Data entries:
====
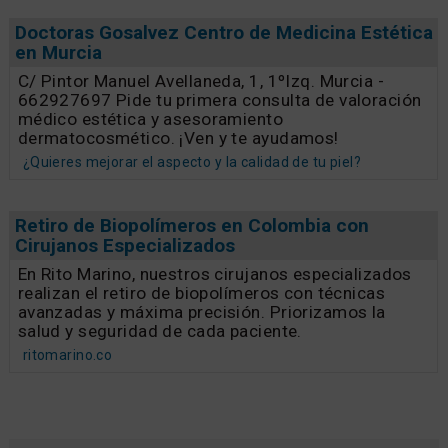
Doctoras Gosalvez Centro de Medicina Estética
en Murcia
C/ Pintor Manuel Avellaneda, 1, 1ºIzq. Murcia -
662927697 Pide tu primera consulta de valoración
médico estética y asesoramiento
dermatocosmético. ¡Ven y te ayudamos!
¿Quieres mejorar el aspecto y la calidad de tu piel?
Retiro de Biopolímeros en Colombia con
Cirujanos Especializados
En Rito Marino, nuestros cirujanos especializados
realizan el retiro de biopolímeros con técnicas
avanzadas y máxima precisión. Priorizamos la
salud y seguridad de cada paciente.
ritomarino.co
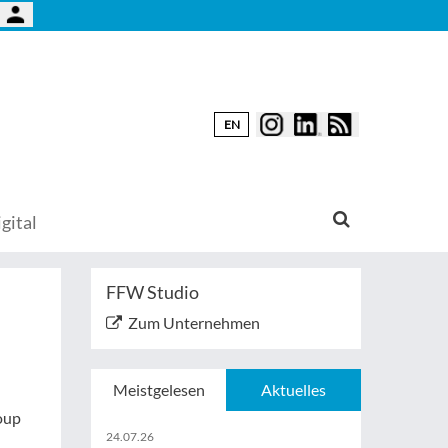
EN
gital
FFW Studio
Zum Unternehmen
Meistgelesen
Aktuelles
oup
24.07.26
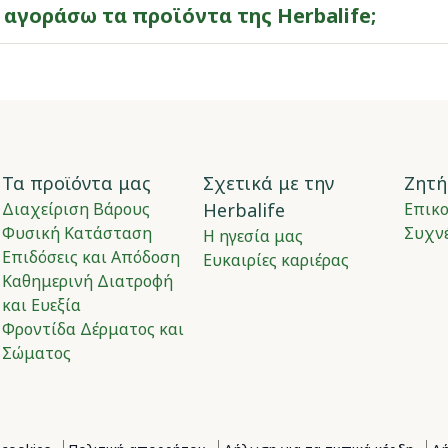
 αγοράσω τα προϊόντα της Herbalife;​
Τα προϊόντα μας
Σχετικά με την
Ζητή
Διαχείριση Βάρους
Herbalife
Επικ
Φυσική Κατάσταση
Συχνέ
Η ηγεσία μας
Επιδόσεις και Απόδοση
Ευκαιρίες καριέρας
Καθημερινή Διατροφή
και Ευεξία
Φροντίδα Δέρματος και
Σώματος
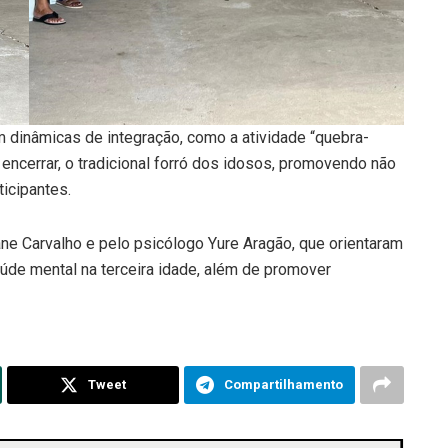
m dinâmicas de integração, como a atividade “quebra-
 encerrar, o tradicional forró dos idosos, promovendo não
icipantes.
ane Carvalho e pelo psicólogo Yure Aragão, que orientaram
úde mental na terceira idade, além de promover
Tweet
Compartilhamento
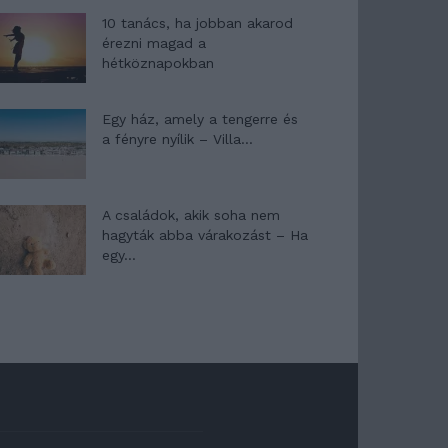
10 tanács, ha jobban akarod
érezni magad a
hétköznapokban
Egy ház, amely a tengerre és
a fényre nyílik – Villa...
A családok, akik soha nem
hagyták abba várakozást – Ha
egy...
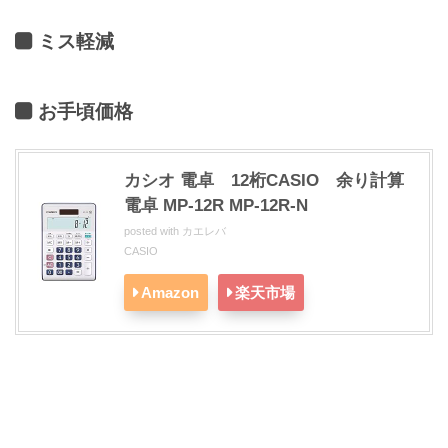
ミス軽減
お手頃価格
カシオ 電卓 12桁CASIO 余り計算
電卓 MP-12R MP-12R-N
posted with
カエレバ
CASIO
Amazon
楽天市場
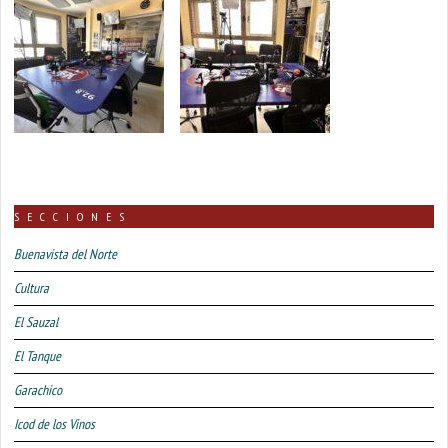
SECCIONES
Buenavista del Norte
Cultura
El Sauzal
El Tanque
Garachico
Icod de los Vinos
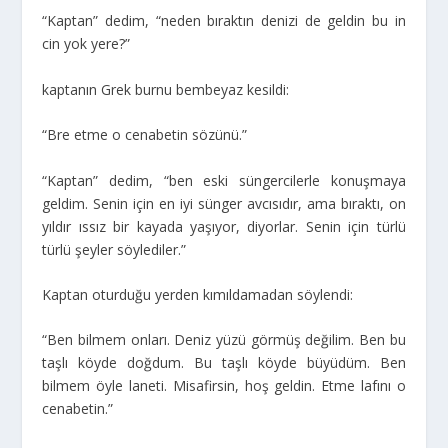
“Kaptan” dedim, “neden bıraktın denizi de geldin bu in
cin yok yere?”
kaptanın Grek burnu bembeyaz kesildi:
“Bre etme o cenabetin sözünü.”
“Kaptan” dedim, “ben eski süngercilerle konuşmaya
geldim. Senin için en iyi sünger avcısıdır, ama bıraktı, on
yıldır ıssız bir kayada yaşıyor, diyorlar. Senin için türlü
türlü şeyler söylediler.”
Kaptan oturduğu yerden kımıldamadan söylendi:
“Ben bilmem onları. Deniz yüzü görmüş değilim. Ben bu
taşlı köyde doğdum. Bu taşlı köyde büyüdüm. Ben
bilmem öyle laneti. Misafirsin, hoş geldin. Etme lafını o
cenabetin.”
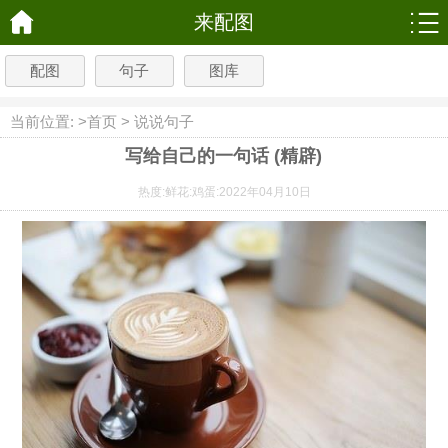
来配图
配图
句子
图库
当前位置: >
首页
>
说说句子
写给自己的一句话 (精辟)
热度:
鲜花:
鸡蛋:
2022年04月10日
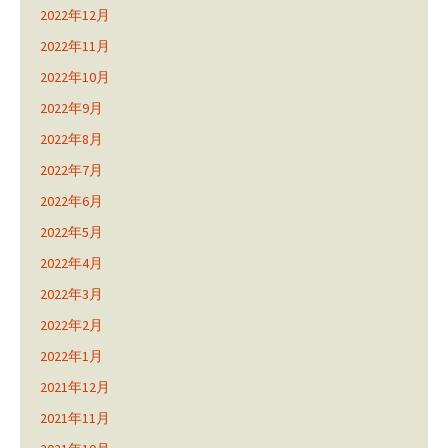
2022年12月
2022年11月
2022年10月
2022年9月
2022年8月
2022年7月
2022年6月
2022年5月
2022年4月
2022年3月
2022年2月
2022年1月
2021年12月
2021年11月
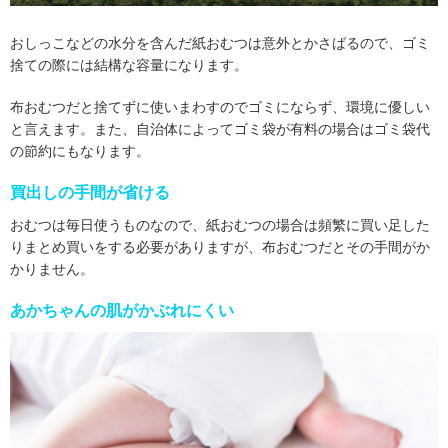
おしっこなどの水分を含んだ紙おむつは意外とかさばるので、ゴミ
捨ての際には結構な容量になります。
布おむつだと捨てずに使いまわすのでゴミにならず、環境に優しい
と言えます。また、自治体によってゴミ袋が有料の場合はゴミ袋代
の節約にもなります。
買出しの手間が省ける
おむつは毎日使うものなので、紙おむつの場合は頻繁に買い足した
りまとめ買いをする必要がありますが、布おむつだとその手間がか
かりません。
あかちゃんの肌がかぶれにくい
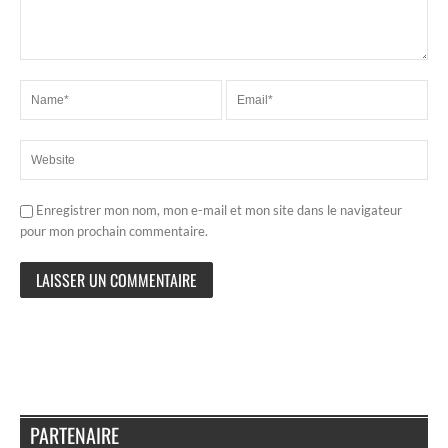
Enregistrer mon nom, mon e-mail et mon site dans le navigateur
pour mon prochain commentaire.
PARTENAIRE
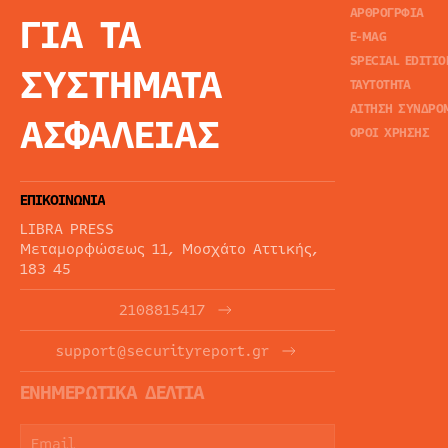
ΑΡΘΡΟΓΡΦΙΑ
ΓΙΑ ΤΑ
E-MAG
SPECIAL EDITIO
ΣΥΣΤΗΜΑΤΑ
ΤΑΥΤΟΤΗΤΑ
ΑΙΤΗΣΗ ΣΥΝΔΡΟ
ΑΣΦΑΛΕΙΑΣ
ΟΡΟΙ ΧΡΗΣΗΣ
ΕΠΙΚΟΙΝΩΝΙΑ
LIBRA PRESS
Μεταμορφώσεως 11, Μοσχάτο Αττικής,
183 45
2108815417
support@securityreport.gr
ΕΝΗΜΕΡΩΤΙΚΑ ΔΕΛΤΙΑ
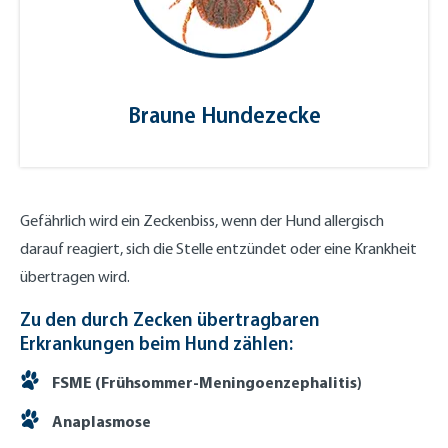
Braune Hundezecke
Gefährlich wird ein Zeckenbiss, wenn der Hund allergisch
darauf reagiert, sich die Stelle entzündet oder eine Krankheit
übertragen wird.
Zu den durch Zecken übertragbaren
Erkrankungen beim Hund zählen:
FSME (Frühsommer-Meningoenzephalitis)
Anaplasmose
====
# What is being asked
Put each line of text from all of the entries above into a JSON list of strings, one string per line, with blank lines skipped. Leave the pictures out of the answer.

# Reply
[
  "Doctoras Gosalvez Centro de Medicina Estética",
  "en Murcia",
  "C/ Pintor Manuel Avellaneda, 1, 1ºIzq. Murcia -",
  "662927697 Pide tu primera consulta de valoración",
  "médico estética y asesoramiento",
  "dermatocosmético. ¡Ven y te ayudamos!",
  "¿Quieres mejorar el aspecto y la calidad de tu piel?",
  "Retiro de Biopolímeros en Colombia con",
  "Cirujanos Especializados",
  "En Rito Marino, nuestros cirujanos especializados",
  "realizan el retiro de biopolímeros con técnicas",
  "avanzadas y máxima precisión. Priorizamos la",
  "salud y seguridad de cada paciente.",
  "ritomarino.co",
  "EN",
  "gital",
  "FFW Studio",
  "Zum Unternehmen",
  "Meistgelesen",
  "Aktuelles",
  "oup",
  "24.07.26",
  " αγοράσω τα προϊόντα της Herbalife;​",
  "Τα προϊόντα μας",
  "Σχετικά με την",
  "Ζητή",
  "Διαχείριση Βάρους",
  "Herbalife",
  "Επικ",
  "Φυσική Κατάσταση",
  "Συχνέ",
  "Η ηγεσία μας",
  "Επιδόσεις και Απόδοση",
  "Ευκαιρίες καριέρας",
  "Καθημερινή Διατροφή",
  "και Ευεξία",
  "Φροντίδα Δέρματος και",
  "Σώματος",
  "m dinâmicas de integração, como a atividade “quebra-",
  " encerrar, o tradicional forró dos idosos, promovendo não",
  "icipantes.",
  "ane Carvalho e pelo psicólogo Yure Aragão, que orientaram",
  "úde mental na terceira idade, além de promover",
  "Tweet",
  "Compartilhamento",
  "10 tanács, ha jobban akarod",
  "érezni magad a",
  "hétköznapokban",
  "Egy ház, amely a tengerre és",
  "a fényre nyílik – Villa...",
  "A családok, akik soha nem",
  "hagyták abba várakozást – Ha",
  "egy...",
  "ミス軽減",
  "お手頃価格",
  "カシオ 電卓 12桁CASIO 余り計算",
  "電卓 MP-12R MP-12R-N",
  "posted with",
  "カエレバ",
  "CASIO",
  "Amazon",
  "楽天市場",
  "SECCIONES",
  "Buenavista del Norte",
  "Cultura",
  "El Sauzal",
  "El Tanque",
  "Garachico",
  "Icod de los Vinos",
  "“Kaptan” dedim, “neden bıraktın denizi de geldin bu in",
  "cin yok yere?”",
  "kaptanın Grek burnu bembeyaz kesildi:",
  "“Bre etme o cenabetin sözünü.”",
  "“Kaptan” dedim, “ben eski süngercilerle konuşmaya",
  "geldim. Senin için en iyi sünger avcısıdır, ama bıraktı, on",
  "yıldır ıssız bir kayada yaşıyor, diyorlar. Senin için türlü",
  "türlü şeyler söylediler.”",
  "Kaptan oturduğu yerden kımıldamadan söylendi:",
  "“Ben bilmem onları. Deniz yüzü görmüş değilim. Ben bu",
  "taşlı köyde doğdum. Bu taşlı köyde büyüdüm. Ben",
  "bilmem öyle laneti. Misafirsin, hoş geldin. Etme lafını o",
  "cenabetin.”",
  "来配图",
  "配图",
  "句子",
  "图库",
  "当前位置: >",
  "首页",
  ">",
  "说说句子",
  "写给自己的一句话 (精辟)",
  "热度:",
  "鲜花:",
  "鸡蛋:",
  "2022年04月10日",
  "2022年12月",
  "2022年11月",
  "2022年10月",
  "2022年9月",
  "2022年8月",
  "2022年7月",
  "2022年6月",
  "2022年5月",
  "2022年4月",
  "2022年3月",
  "2022年2月",
  "2022年1月",
  "2021年12月",
  "2021年11月",
  "おしっこなどの水分を含んだ紙おむつは意外とかさばるので、ゴミ",
  "捨ての際には結構な容量になります。",
  "布おむつだと捨てずに使いまわすのでゴミにならず、環境に優しい",
  "と言えます。また、自治体によってゴミ袋が有料の場合はゴミ袋代",
  "の節約にもなります。",
  "買出しの手間が省ける",
  "おむつは毎日使うものなので、紙おむつの場合は頻繁に買い足した",
  "りまとめ買いをする必要がありますが、布おむつだとその手間がか",
  "かりません。",
  "あかちゃんの肌がかぶれにくい",
  "Enregistrer mon nom, mon e-mail et mon site dans le navigateur",
  "pour mon prochain commentaire.",
  "PARTENAIRE",
  "ΑΡΘΡΟΓΡΦΙΑ",
  "ΓΙΑ ΤΑ",
  "E-MAG",
  "SPECIAL EDITIO",
  "ΣΥΣΤΗΜΑΤΑ",
  "ΤΑΥΤΟΤΗΤΑ",
  "ΑΙΤΗΣΗ ΣΥΝΔΡΟ",
  "ΑΣΦΑΛΕΙΑΣ",
  "ΟΡΟΙ ΧΡΗΣΗΣ",
  "ΕΠΙΚΟΙΝΩΝΙΑ",
  "LIBRA PRESS",
  "Μεταμορφώσεως 11, Μοσχάτο Αττικής,",
  "183 45",
  "2108815417",
  "support@securityreport.gr",
  "ΕΝΗΜΕΡΩΤΙΚΑ ΔΕΛΤΙΑ",
  "Braune Hundezecke",
  "Gefährlich wird ein Zeckenbiss, wenn der Hund allergisch",
  "darauf reagiert, sich die Stelle entzündet oder eine Krankheit",
  "übertragen wird.",
  "Zu den durch Zecken übertragbaren",
  "Erkrankungen beim Hund zählen:",
  "FSME (Frühsommer-Meningoenzephalitis)",
  "Anaplasmose"
]